Дед бормотал что-то самому себе, мычал, крякал, чихал от пыли — и вдруг начинал рассказывать про колдунов и ведьм, которые в давние времена занимались травами, были первыми лекарями на Руси и в Европе. Он и сам становился похожим на колдуна — Митя с опаской отходил поближе к лестнице, ведущей вниз с чердака. А дед говорил о пользе трав и о пользовании травами, об их преимуществах перед химическими лекарствами.

Под руку попадался лист дурмана, дед недобро усмехался, сдвигал брови, вспоминал о ядах, об отравлениях, о борьбе за престолы и должности, и травы вплетались в историю государств и народов…
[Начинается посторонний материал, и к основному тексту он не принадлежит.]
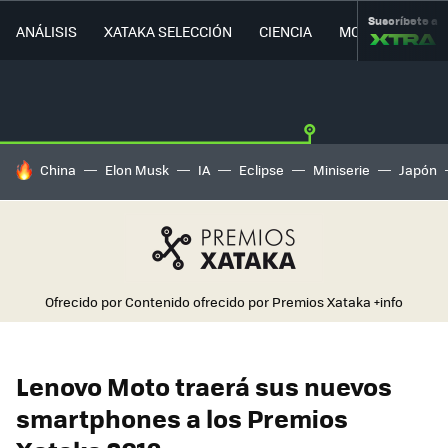
Suscríbete a
ANÁLISIS
XATAKA SELECCIÓN
CIENCIA
MOVILIDAD
HOY SE HABLA DE
China
Elon Musk
IA
Eclipse
Miniserie
Japón
Ofrecido por Contenido ofrecido por Premios Xataka
+info
Lenovo Moto traerá sus nuevos
smartphones a los Premios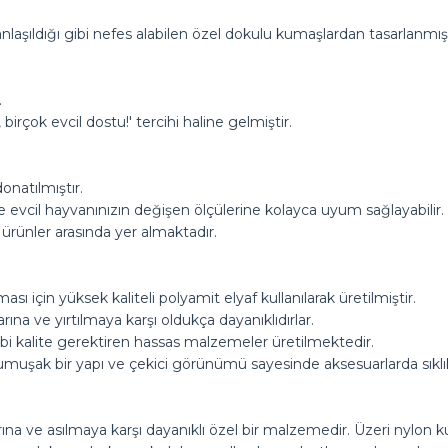
laşıldığı gibi nefes alabilen özel dokulu kumaşlardan tasarlanmışt
.
 birçok evcil dostu!' tercihi haline gelmiştir.
donatılmıştır.
 evcil hayvanınızın değişen ölçülerine kolayca uyum sağlayabilir.
 ürünler arasında yer almaktadır.
için yüksek kaliteli polyamit elyaf kullanılarak üretilmiştir.
na ve yırtılmaya karşı oldukça dayanıklıdırlar.
gibi kalite gerektiren hassas malzemeler üretilmektedir.
umuşak bir yapı ve çekici görünümü sayesinde aksesuarlarda sıklık
rına ve asılmaya karşı dayanıklı özel bir malzemedir. Üzeri nylon 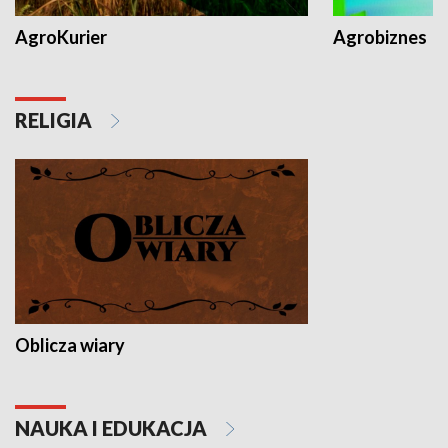
AgroKurier
Agrobiznes
RELIGIA
Oblicza wiary
NAUKA I EDUKACJA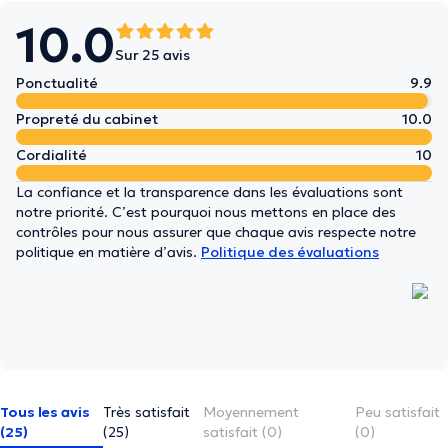
10.0
Sur 25 avis
Ponctualité
9.9
Propreté du cabinet
10.0
Cordialité
10
La confiance et la transparence dans les évaluations sont
notre priorité. C’est pourquoi nous mettons en place des
contrôles pour nous assurer que chaque avis respecte notre
politique en matière d’avis.
Politique des évaluations
Tous les avis
Très satisfait
Moyennement
Peu satisfait
(25)
(25)
satisfait (0)
(0)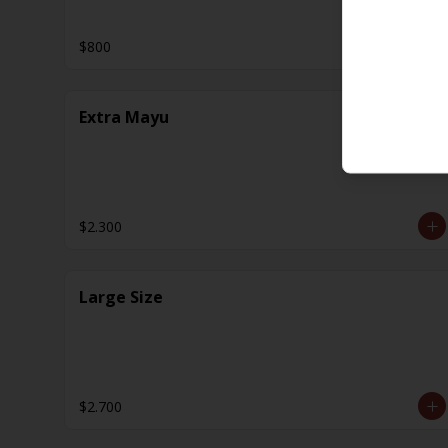
$800
Extra Mayu
$2.300
Large Size
$2.700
Желто-алым пламенем вспыхивал в луче пучок зверобоя, пыль завивалась горячим дымком… Перебирая стебли, дед сетовал и сокрушался, что в средние века была учинена столь ужасная расправа с первородными знатоками трав и природными лекарями — колдунами и ведьмами, сожженными на кострах лишь за то, что помогали недужным, исцеляли страждущих не церковным словом, а травой. Стебли кривились и трещали; Мите чудилось: там, в их душном костре, сгорает человечек, похожий на деда… А дед опять недобро посмеивается, говорит о злобе, невежестве, зависти, которые гнездятся в истории, о пламени и дыме, летящих через века, достающих лучших, честнейших людей, ничего, кроме добра, не приносивших и не желавших своему народу… И на миг выплывает из тьмы имя Никодимыча, неизвестно почему запретное. Митя знал, что оно запретно, и хоть ничего не понимал, все ж боялся, когда дед произносил его… В страхе и жалости к ведьмам, колдунам и Никодимычу он забивался в уголок, но не мог оторваться от страшного рассказа, жившего на чердаке уже помимо дедовых слов.
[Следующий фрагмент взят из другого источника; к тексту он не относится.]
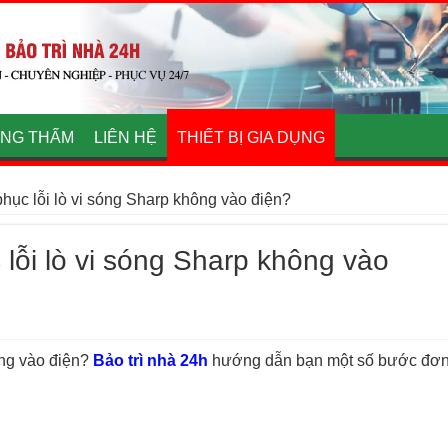
NG THẤM
LIÊN HỆ
THIẾT BỊ GIA DỤNG
hục lỗi lò vi sóng Sharp không vào điện?
lỗi lò vi sóng Sharp không vào
ông vào điện?
Bảo trì nhà 24h
hướng dẫn bạn một số bước đơ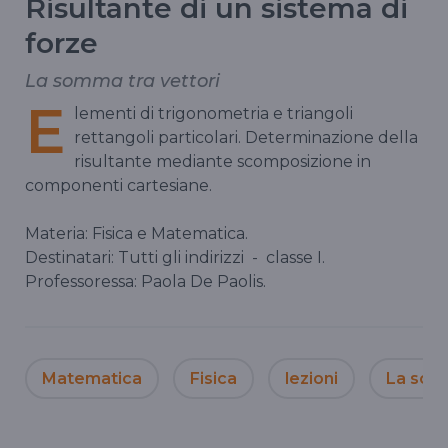
Risultante di un sistema di
forze
La somma tra vettori
E
lementi di trigonometria e triangoli
rettangoli particolari. Determinazione della
risultante mediante scomposizione in
componenti cartesiane.
Materia: Fisica e Matematica.
Destinatari: Tutti gli indirizzi - classe I.
Professoressa: Paola De Paolis.
Matematica
Fisica
lezioni
La scuol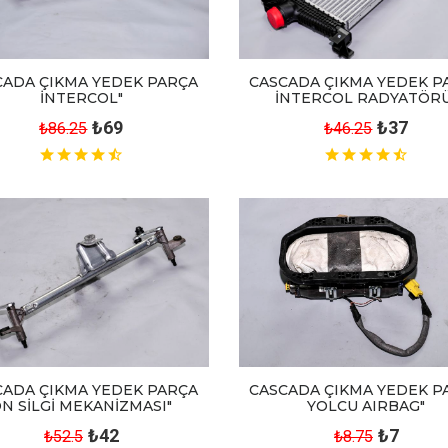
CADA ÇIKMA YEDEK PARÇA
CASCADA ÇIKMA YEDEK P
İNTERCOL"
İNTERCOL RADYATÖRÜ
₺69
₺37
₺86.25
₺46.25
CASCADA ÇIKMA YEDEK P
CADA ÇIKMA YEDEK PARÇA
YOLCU AIRBAG"
N SİLGİ MEKANİZMASI"
₺7
₺42
₺8.75
₺52.5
А тем временем дед через степи и горы перелетал в буддийские монастыри… В солнечном луче драконом изгибался корень валерианы, дед разламывал его — из трещины, как из пасти, вымётывалось облачко пыли. Пять тысячелетий мелькали за пять минут вместе с учением о целебных травах и вытяжках из органов животных, о лечении подобного подобным… Но Митя ничего уже не понимал, он лишь смотрел в солнечный луч, прорезавший тьму чердака, и видел, как под пальцами деда, перебиравшими листья и корни, волшебно оживало неведомое…

9

Каждый год, приехав из города на лето к деду, они с мамой спали на свежем воздухе в чулане.

Ранним утром сквозь сон Митя слышал, как во дворе с тонким свистом скользит по доске фуганок, и тотчас просыпался; по холодящей земле и обжигающей росной траве выбегал на пчельник, жмурясь от солнышка, заглядывал в мастерскую.

— А-а-а, соко́л проснулся! — Отрывался дед от верстака.